A referendum would be just plain unfair to the Nisga'a people. When the negotiations commenced and when framework agreements were entered into among the parties, the understanding was that the final agreement would be ratified by votes of the Nisga'a nation, the provincial legislature and parliament. We agreed to that and we will have our vote in parliament. The Nisga'a agreement in principle included this understanding. There has never been any suggestion that the Nisga'a final agreement would be passed outside that process.
Why would we subject the Nisga'a to this process at two minutes before the hour? No treaty or land claim agreement in the history of Canada has ever been subject to a provincial or national referendum. By the time all land claims in British Columbia have been settled 30 to 50 treaties will have been signed. Is the opposition saying that it would subject each one of these agreements to a provincial or national referendum? What nonsense. Reasonable people understand how unfair and how foolish it would be to arbitrarily impose such a hurdle on these first nations people.
Canada is a parliamentary democracy. The federal government is composed of members who are elected and accountable to our voters, including the decision that was made on how the Nisga'a treaty would be ratified. The people of Canada elected this government to do the right thing, and we are doing the right thing. We are honouring the terms of the ratification we made with the Government of British Columbia, the people of British Columbia and the Nisga'a people. We are honouring the obligations bestowed upon us by the people of Canada who elected us.
Reformers would have Canadians wrongfully believe in their mythical treaty and renege on their word to the Nisga'a people and the Government of British Columbia. What are they really asking us to do? Are they asking us to perpetuate the status quo in continuing uncertainty in British Columbia? The opposition has proven adept at creating myths and continue to fall flat in making its intentions known for clear and viable alternatives to present to the Canadian people.
It is just not fair. We have an agreement that will work. It is one that is fair and equitable. It was negotiated in good faith. We have every intention of keeping our promise to the Nisga'a people, to the mayor of Terrace and to the politicians in that region who support it. We will keep our promise generally with the people of British Columbia through the legislature and through their due process where this was debated. We will keep our promise to the House and the honour and dignity of the House to do the right thing through both substantive and procedural justice so the treaty will come to the floor of the House.

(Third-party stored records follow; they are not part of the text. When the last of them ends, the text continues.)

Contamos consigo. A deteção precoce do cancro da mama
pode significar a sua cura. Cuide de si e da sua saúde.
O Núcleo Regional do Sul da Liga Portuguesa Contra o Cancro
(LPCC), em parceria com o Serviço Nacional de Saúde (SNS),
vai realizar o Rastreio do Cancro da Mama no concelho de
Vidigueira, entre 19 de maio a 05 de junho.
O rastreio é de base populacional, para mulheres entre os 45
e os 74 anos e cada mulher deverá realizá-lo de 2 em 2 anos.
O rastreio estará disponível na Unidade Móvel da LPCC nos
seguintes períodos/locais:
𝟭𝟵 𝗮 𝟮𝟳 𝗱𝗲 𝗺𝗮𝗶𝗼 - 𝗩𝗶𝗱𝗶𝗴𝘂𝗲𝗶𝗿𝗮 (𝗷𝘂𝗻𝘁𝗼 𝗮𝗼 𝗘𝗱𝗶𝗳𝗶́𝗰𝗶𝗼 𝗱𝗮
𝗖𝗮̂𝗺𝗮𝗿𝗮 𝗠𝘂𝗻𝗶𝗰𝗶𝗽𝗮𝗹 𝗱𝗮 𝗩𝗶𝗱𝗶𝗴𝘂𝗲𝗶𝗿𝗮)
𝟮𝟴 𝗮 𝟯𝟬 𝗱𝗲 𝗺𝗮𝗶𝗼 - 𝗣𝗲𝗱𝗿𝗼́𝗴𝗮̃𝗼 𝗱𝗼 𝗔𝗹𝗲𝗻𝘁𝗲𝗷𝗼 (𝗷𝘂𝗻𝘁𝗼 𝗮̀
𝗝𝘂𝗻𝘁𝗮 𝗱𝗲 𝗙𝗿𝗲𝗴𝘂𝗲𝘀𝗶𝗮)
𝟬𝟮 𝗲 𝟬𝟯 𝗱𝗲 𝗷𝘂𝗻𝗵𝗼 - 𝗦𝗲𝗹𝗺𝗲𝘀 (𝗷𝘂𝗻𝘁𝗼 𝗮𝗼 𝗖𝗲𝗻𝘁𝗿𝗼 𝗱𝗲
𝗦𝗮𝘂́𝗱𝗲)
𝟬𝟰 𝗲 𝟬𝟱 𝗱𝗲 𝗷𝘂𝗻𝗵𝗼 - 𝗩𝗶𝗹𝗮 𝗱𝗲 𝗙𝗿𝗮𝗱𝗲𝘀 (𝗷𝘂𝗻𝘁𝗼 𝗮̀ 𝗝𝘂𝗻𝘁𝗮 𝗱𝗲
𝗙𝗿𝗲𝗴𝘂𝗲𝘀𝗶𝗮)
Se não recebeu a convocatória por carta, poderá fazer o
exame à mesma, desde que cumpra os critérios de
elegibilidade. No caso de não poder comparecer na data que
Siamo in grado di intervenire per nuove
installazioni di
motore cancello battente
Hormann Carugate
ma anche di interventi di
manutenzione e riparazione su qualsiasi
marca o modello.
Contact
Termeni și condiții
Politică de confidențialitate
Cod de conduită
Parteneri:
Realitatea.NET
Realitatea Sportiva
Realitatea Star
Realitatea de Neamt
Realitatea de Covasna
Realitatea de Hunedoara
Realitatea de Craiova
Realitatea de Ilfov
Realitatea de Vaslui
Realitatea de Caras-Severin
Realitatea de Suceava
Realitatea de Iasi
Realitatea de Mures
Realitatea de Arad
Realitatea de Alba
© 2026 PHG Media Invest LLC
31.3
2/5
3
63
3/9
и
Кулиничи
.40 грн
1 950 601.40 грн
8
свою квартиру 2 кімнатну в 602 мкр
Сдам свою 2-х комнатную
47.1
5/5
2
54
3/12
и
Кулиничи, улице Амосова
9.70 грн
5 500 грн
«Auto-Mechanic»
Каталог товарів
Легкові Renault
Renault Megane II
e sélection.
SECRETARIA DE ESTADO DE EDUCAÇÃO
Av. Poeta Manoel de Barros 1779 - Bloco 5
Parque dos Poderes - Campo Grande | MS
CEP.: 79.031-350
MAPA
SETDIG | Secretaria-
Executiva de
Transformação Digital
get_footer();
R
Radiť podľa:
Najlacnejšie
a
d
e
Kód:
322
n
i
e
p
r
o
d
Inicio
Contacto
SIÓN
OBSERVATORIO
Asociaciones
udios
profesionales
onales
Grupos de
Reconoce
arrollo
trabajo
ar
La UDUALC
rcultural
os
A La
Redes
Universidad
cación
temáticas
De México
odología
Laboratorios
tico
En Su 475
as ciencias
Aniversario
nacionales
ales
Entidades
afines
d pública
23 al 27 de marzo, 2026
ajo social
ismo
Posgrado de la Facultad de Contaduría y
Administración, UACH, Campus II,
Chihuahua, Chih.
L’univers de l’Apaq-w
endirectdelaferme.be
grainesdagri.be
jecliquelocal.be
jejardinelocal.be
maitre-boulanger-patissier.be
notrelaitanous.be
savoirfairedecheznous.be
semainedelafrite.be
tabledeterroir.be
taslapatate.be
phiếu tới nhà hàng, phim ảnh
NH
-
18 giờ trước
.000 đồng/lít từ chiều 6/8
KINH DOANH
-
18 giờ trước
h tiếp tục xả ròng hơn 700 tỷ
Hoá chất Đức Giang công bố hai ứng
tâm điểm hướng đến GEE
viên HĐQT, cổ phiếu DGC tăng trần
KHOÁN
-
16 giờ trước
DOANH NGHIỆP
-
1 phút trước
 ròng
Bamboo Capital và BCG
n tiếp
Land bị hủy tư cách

Reform Party members on the other side will be standing alone with the 21st century only 39 or 40 days away on one of the last pieces of business we will do before returning to our ridings throughout Canada. They will wear the badge going into the new millennium as the only party in the House to oppose progress, to oppose peace among Canada and the first nations people, and to oppose moving them from the backwoods and the doorsteps into the front with all Canadians in the 21st century.
On behalf of my colleagues I want to say that we will not have anything to do with it. We are doing the right thing. We will not be on the side of wrong.